Der Gerichtshof stellt in dieser Angelegenheit fest, dass der neue Arbeitgeber sich im Rahmen des Übernahmeplans dazu verpflichtet hatte, 89 Arbeitsverträge sowie die Gesamtheit der an diese Verträge gebundenen Ansprüche zu übernehmen, ganz gleich aus welchem Anspruchsbegründendem Tatbestand diese entsprungen waren und welche Beträge betroffen waren. Somit war der neue Arbeitgeber aufgrund dieser Verpflichtung dazu gehalten, dem ehemaligen Arbeitgeber die Begleichung all dieser arbeitsrechtlichen Verbindlichkeiten, d.h. insbesondere die den Arbeitnehmern aufgrund von Überstunden, Bereitschaftsdienst und dem Arbeitszeitkonto geschuldeten Beträge, zu gewährleisten.

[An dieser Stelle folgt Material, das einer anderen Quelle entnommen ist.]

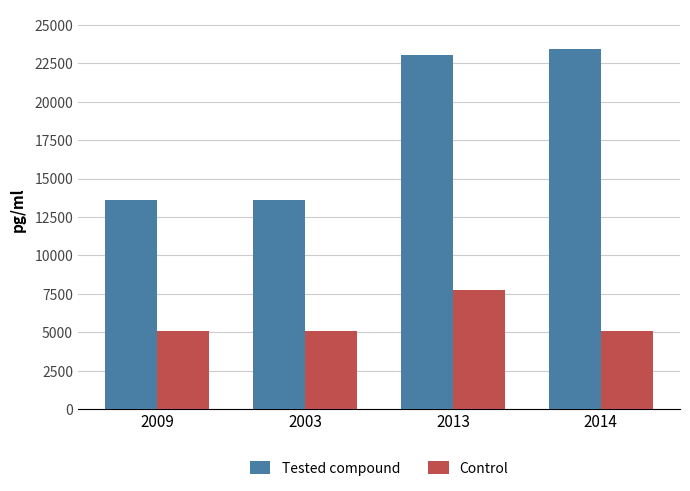

What is the highest value of the Control series?

7738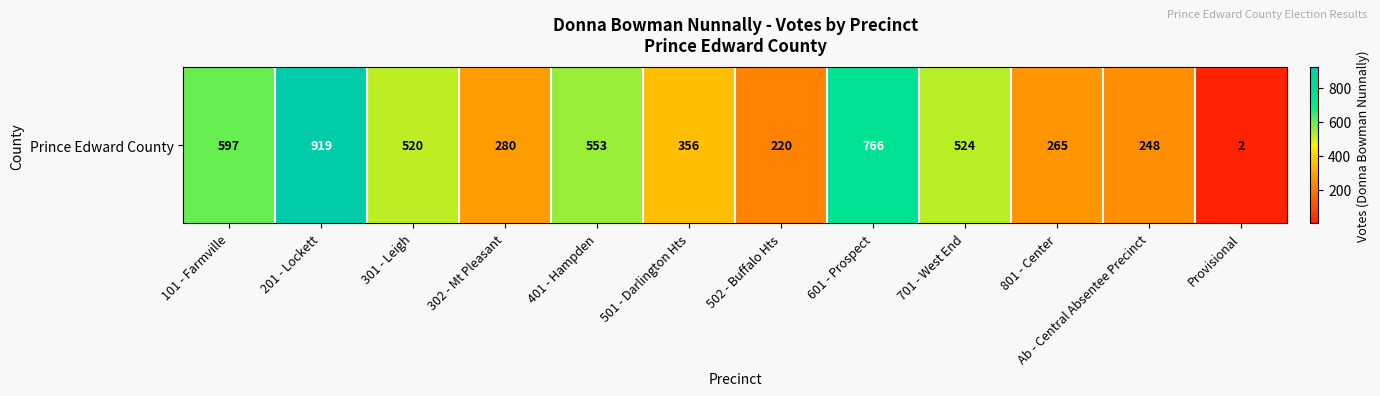

Rank the categories by value from lowest to highest.

Provisional, 502 - Buffalo Hts, Ab - Central Absentee Precinct, 801 - Center, 302 - Mt Pleasant, 501 - Darlington Hts, 301 - Leigh, 701 - West End, 401 - Hampden, 101 - Farmville, 601 - Prospect, 201 - Lockett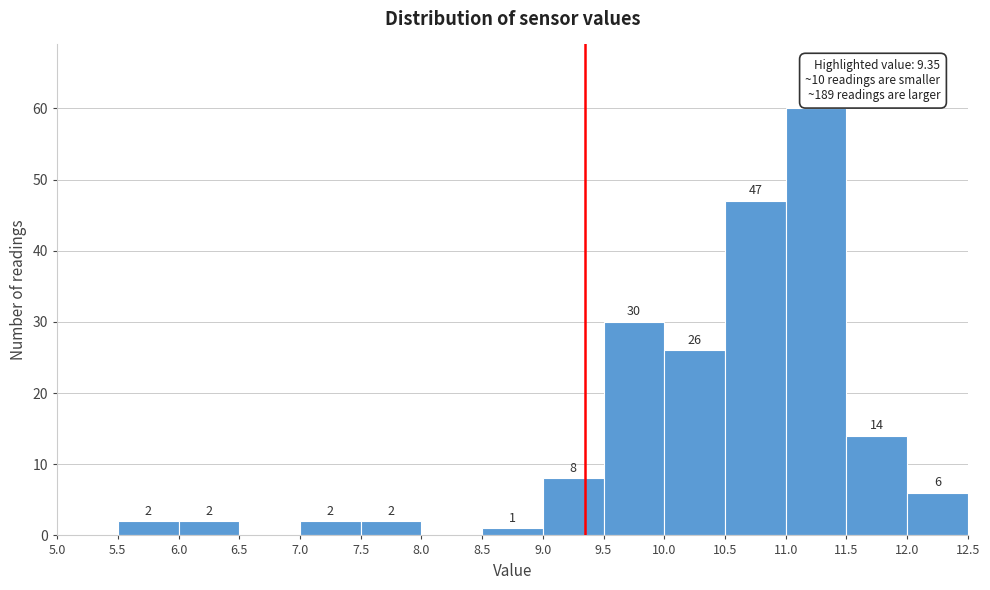

Which range on the x-axis has the tallest bar?

11.0 to 11.5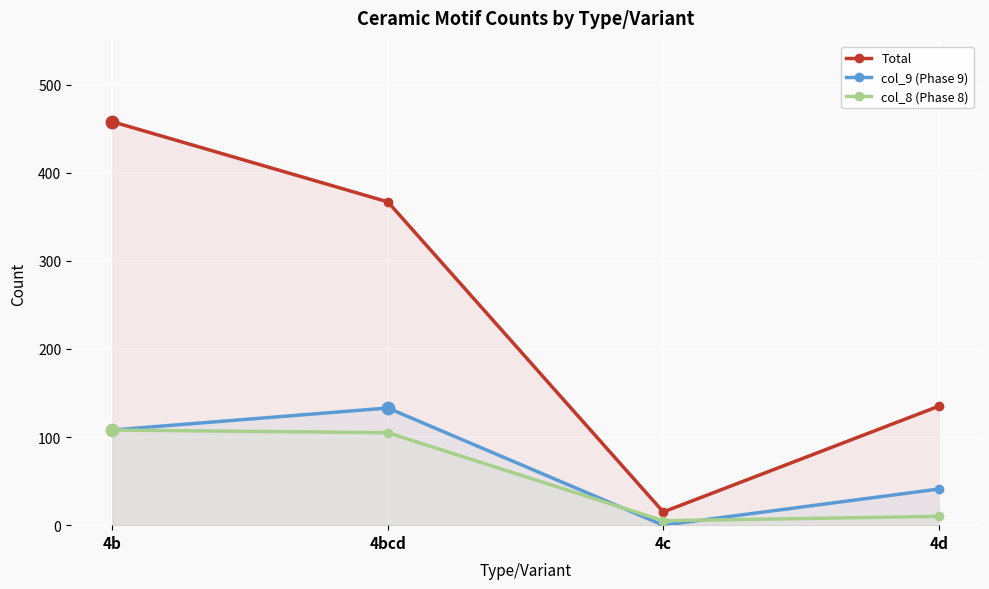

Which series contains the lowest Y value?

col_9 (Phase 9)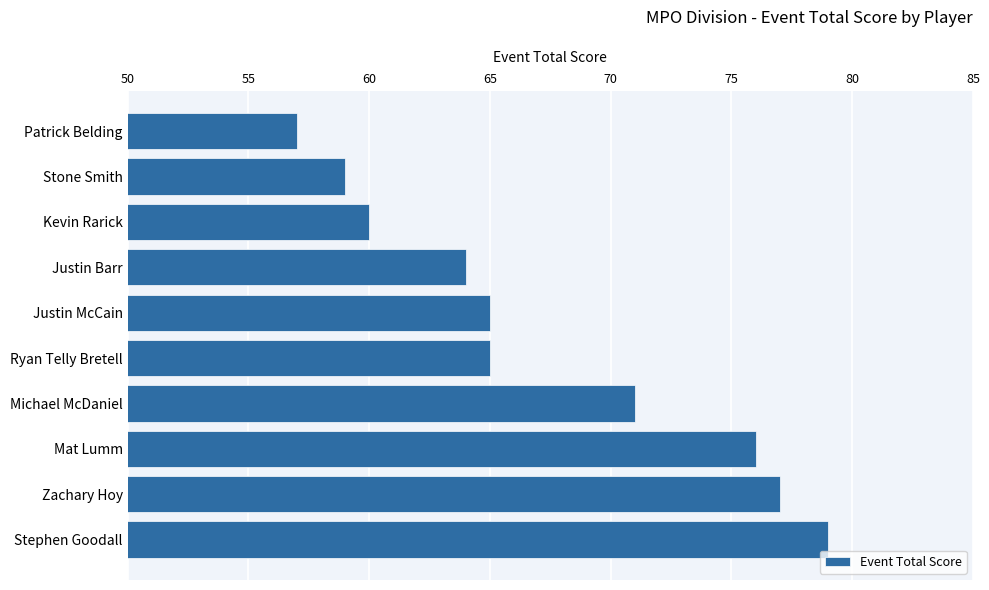

Reading bottom to top, extract all data points from this chart.

79	77	76	71	65	65	64	60	59	57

Im Falle eines im Rahmen eines Insolvenzverfahrens vollzogenem Übernahmeplans zum Unternehmenskauf sollten die Aufkäufer somit darauf achten, dass der Umfang ihrer Verpflichtung bezüglich der an den übernommenen Arbeitsverträgen gebundenen Rechte nicht zu groß ist, wenn sie die arbeitsrechtlichen Verbindlichkeiten des ehemaligen Arbeitgebers nicht übernehmen möchten. Man kann davon ausgehen, dass die Aufkäufer im den Richtern vorgelegten Sachverhalt die Verpflichtungen der vom Insolvenzverfahren betroffenen Klinik freiwillig übernommen hatten, um sich im Vergleich zu den anderen potentiellen Aufkäufern von der Masse abzuheben.